◆ **INSTRUCTIONS TO FOLLOW**:
Read through the data, and wherever a line holds the word "lung", write that line out.

◆ **DATASET CONTENT**:
▬▬▬▬▬▬▬▬▬▬

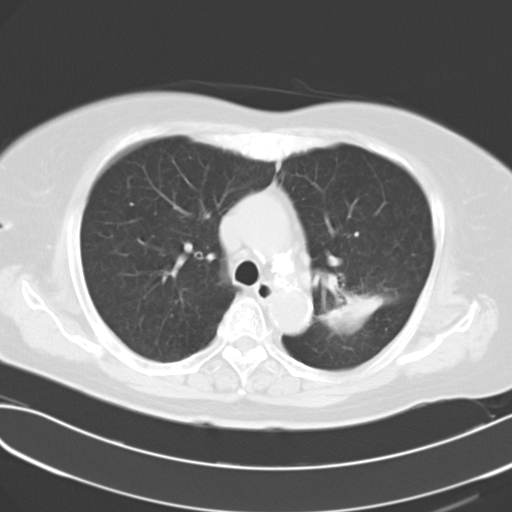
Chest CT, one axial slice; position 24 of 30 along the scan axis; reconstruction kernel B40f; lung window (W 1500 / L -600 HU); 10 mm slice thickness; 512 × 512 image matrix, field of view 353 × 353 mm. Patient: female, 70 years. Case-level facts recorded for this patient, not image findings: clinical TNM (as recorded): T2 N0 M0.
Outlined on this slice (rectangle marked by the reading radiologist):
- lung tumour (recorded histology: adenocarcinoma): bounding box <323,296,385,326> (left, top, right, bottom; pixels)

▬▬▬▬▬▬▬▬▬▬

◆ **WRITTEN SOLUTION**:
Chest CT, one axial slice; position 24 of 30 along the scan axis; reconstruction kernel B40f; lung window (W 1500 / L -600 HU); 10 mm slice thickness; 512 × 512 image matrix, field of view 353 × 353 mm. Patient: female, 70 years. Case-level facts recorded for this patient, not image findings: clinical TNM (as recorded): T2 N0 M0.
- lung tumour (recorded histology: adenocarcinoma): bounding box <323,296,385,326> (left, top, right, bottom; pixels)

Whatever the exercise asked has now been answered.